Basically we would like my husband who is essentially their dad to have parental responsibility as he often takes them to the doctors, picks them up from nursery, cares for them whilst I work etc. I would also like to know that if anything happened to me that they would be allowed to stay living with the man who is their dad and has raised them rather than then be put in the care of a man who is a stranger and often is too busy to even ask how they are.

We are looking into a residence order which gives my DH rights of PR and outlines that they are to reside with us until they are 18. This doesn't take away bio fathers PR and rights, just allows for DH to have rights and be recognised as one of their main carers. We are also having our first child together so would like to know if I died my children would not be separated.
Another option is a PR order which is slightly different and more permanent than a residence order.
Both of these orders require consent from anyone who has PR.
I have tried contacting bio father on several occasions to discuss this and he is just ignoring me so I'm starting to feel like our only option may be to go for adoption orders instead which we would not need his consent for but the court would contact him in order to decide what is best for the children.

Does anyone have any experience of any of this? I don't want to take away his rights but he is an absent father and as far as everyone is concerned my DH is their dad so I feel this needs to be recognised legally. I'm under the impression that even if I put it in my will that I want DH to be their legal guardian that still would not occur if bio father is still alive and decisions about them would all come down to bio father despite what my will would say. 

Anyone got any experience or ideas? Do we have no choice but to go for adoption orders seen as he is refusing to respond or discuss this?


----------



## Sarahcake

I'm following this If you don't mind. 

My son's father legally is not allowed to have my son with him, he's not allowed unsupervised contact and tbh he doesn't bother anyway. My partner has been around my son since he was 1 (nearly 5 now) and really is dad. 

The current state of things means that if something were to happen to me, my son wouldn't be able to live with step dad and our incoming child and he wouldn't be able to live with his dad. My parents arnt alive anymore. So there is nowhere but care for my son. 

I've been wanting to get my partner legalised in some sense for a while now. But unsure how to go about it. 

Hopefully someone knows about this kind of thing and can help you x


----------



## baileybubs

I've googled loads of stuff about it sarahcake and it doesn't really make anything clear about what to do when you don't have consent.

It's so hard to know what to do isn't it? I doubt my ex would want the kids if anything happened to me because they would be too much of an inconvenience to his lifestyle but even so I hate to think that if I died he would be the only person legally allowed to make all decisions about my children who he barely knows and doesn't even see. 

I'm trying to do everything right by trying to get his input and consent etc but what is a person supposed to do when he just ignores me anyway? He hasn't even asked how the kids are in over 6 months so it seems ridiculous that he has so much influence over things. 

I can't even seem to find out how much all of this would cost as I know legal aid doesn't extend to family law any more, but we will pay anything we need to so that we know our children's future is secure should something happen.

= Data block =
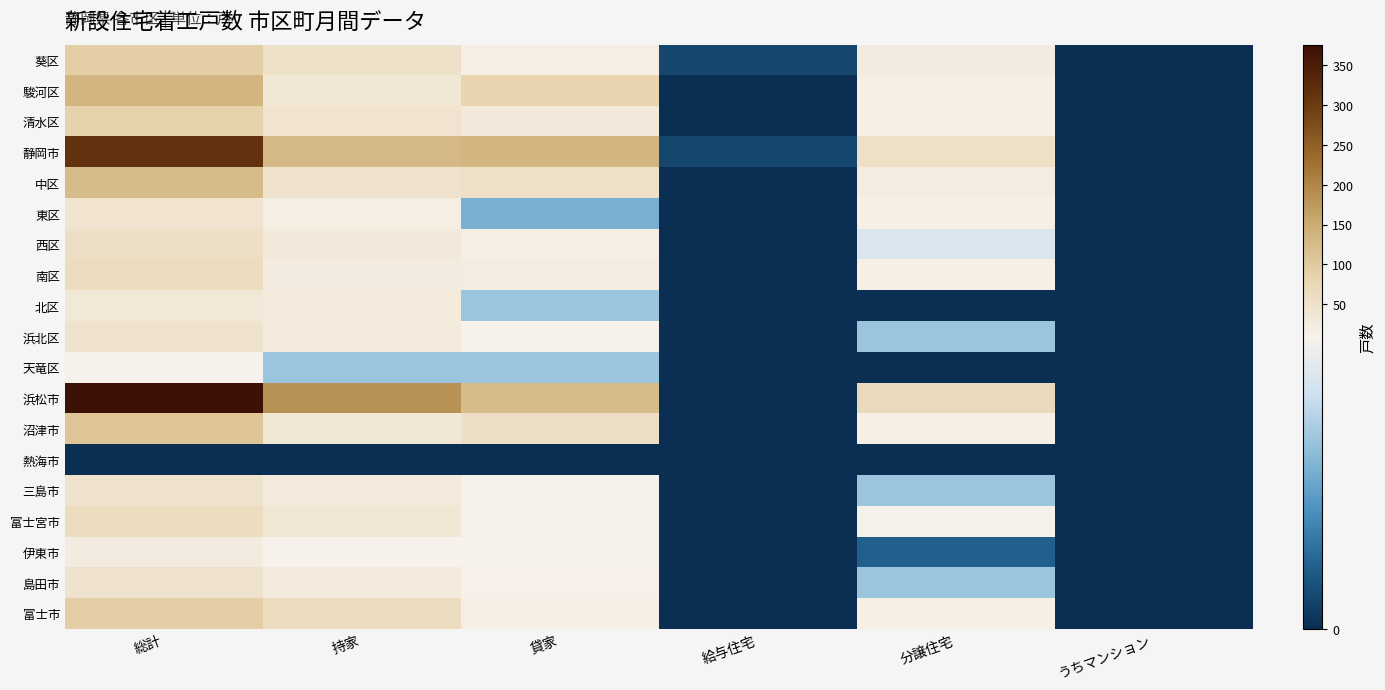

What is the difference between the highest and lowest values at 給与住宅?

1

= Activity list =
1. In the parental responsibility thread, what do both the residence order and the PR order require?
2. Repeat the stretch of the parental responsibility thread from "I've googled loads" through "doesn't even see.".
The lines above are separate from the parental responsibility thread.

= Answers given =
1. Consent from anyone who has PR.

2.
I've googled loads of stuff about it sarahcake and it doesn't really make anything clear about what to do when you don't have consent.

It's so hard to know what to do isn't it? I doubt my ex would want the kids if anything happened to me because they would be too much of an inconvenience to his lifestyle but even so I hate to think that if I died he would be the only person legally allowed to make all decisions about my children who he barely knows and doesn't even see.